::: Document section :::

# Some of my goats playground



## cameldairy (Aug 31, 2011)

Lucky goat bridge...


----------



## toth boer goats (Jul 20, 2008)

Wow...wish I was a goat...LOL :thumb: :greengrin:


----------



## laurajean1966 (Aug 21, 2011)

Man I agree. I wish I was a goat too..LOL I bet they love it.


----------



## GotmygoatMTJ (Apr 25, 2009)

WOW.wow.WoW.
Woah.
Dude!
That is so amazing!


----------



## GotmygoatMTJ (Apr 25, 2009)

Wondering, since you used to live in Logansville, if you were friends with Dianne from Double Durango? I LOVE her goatie playgrounds and structures!


----------



## cameldairy (Aug 31, 2011)

Yep, I LOVE Dianne! She used to be an employee of mine when I ran my zoo. Is she a member here?


----------



## toth boer goats (Jul 20, 2008)

:thumbup: :thumb: :greengrin:


----------



## freedomstarfarm (Mar 25, 2011)

That looks like a lot of fun!!


----------



## cameldairy (Aug 31, 2011)

lucky goat bridge


----------



## Randi (Apr 22, 2011)

WoW!! My goats wish they had one of those!!


----------



## toth boer goats (Jul 20, 2008)

:thumbup: :hi5:


----------



## GotmygoatMTJ (Apr 25, 2009)

I dont think she is a member here...yet.  I follow Dianne's website's facebook.


----------



## cameldairy (Aug 31, 2011)

Too bad about the stolen goat, huh?


----------



## GotmygoatMTJ (Apr 25, 2009)

Yes, it is a shame. :/ Low-lives that got nothin better to do. Hope she gets a LGD soon.


----------



## got2bkidding (Nov 4, 2011)

Super jealous! That is Awesome.... Wish I was a goat at your place lol


----------



## ItchingDuck (Jan 21, 2012)

Omgosh. Waaaaaayyyy to awesome! Think my kids and I have plans this summer! Just wow


----------



## ettasmama (Jun 27, 2010)

That is fantastic and fun. Now my mind is working on what I can provide for mine in such limited space.


----------

::: Record set :::

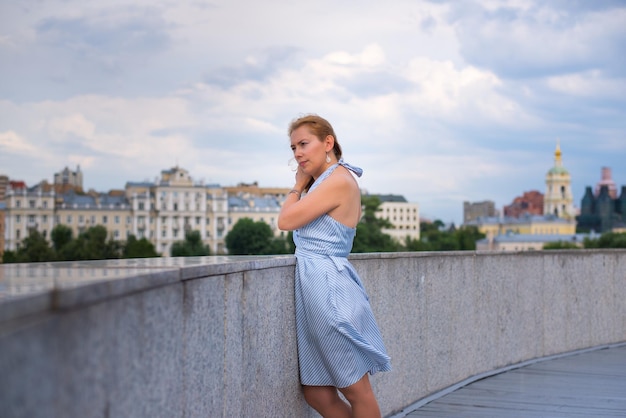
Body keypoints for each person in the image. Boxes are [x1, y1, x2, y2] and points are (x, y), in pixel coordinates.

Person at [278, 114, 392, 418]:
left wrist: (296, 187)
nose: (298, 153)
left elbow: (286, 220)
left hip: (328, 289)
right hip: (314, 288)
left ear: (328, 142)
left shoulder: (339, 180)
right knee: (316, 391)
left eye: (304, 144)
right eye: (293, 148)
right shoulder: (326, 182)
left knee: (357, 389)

:::
::: Record set :::

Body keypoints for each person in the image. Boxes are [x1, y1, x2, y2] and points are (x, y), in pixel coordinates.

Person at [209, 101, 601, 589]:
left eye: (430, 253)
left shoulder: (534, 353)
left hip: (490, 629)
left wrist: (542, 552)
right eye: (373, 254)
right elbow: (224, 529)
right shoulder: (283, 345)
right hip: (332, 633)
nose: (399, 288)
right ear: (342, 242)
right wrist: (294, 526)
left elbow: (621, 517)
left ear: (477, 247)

:::
::: Record set :::

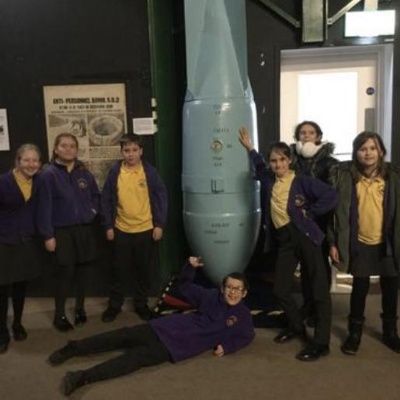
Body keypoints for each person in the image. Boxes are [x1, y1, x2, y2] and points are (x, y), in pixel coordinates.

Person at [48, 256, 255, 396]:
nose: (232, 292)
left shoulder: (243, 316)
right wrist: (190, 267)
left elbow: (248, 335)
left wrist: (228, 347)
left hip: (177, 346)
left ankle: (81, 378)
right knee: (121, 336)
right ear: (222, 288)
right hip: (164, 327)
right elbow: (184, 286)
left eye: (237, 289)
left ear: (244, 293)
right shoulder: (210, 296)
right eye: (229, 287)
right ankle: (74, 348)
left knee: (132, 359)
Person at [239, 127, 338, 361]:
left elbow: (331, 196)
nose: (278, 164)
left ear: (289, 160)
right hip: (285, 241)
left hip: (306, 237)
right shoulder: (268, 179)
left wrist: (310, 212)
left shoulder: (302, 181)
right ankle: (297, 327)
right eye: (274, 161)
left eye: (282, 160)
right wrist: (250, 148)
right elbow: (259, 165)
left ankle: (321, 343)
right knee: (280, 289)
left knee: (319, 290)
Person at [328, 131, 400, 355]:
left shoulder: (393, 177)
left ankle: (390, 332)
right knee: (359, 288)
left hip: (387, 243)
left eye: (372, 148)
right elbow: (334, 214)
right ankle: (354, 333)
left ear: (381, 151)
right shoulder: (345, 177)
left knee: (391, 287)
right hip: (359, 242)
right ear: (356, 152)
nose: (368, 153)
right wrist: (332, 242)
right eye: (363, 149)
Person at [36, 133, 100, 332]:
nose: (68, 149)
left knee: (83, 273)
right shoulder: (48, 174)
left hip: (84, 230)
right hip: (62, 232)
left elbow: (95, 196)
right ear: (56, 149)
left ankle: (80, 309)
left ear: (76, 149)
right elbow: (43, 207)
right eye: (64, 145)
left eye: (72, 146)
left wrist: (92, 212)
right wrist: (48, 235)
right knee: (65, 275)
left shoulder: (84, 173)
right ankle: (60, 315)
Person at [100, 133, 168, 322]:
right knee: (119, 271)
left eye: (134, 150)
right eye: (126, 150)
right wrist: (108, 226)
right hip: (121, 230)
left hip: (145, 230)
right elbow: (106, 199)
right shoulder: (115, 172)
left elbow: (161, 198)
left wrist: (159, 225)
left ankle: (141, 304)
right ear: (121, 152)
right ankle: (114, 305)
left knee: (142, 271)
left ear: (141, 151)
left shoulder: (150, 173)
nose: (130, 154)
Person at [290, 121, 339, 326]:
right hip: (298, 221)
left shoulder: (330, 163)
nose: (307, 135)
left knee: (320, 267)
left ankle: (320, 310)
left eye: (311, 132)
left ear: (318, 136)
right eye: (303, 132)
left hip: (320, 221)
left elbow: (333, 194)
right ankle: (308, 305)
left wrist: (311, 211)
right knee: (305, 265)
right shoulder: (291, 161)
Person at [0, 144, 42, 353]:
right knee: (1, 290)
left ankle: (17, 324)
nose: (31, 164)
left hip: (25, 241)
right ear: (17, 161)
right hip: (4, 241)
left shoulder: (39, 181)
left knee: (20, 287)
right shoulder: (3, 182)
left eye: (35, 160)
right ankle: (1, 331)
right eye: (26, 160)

:::

▶ [Work required]
In the goat playground thread:
1. According to cameldairy, what was Dianne's role when cameldairy ran a zoo?
2. What does GotmygoatMTJ say they follow?
3. What does ettasmama say her mind is now working on?

▶ [Exercise result]
1. She was an employee of cameldairy's.
2. The Facebook page of Dianne's website.
3. What she can provide for her goats in such limited space.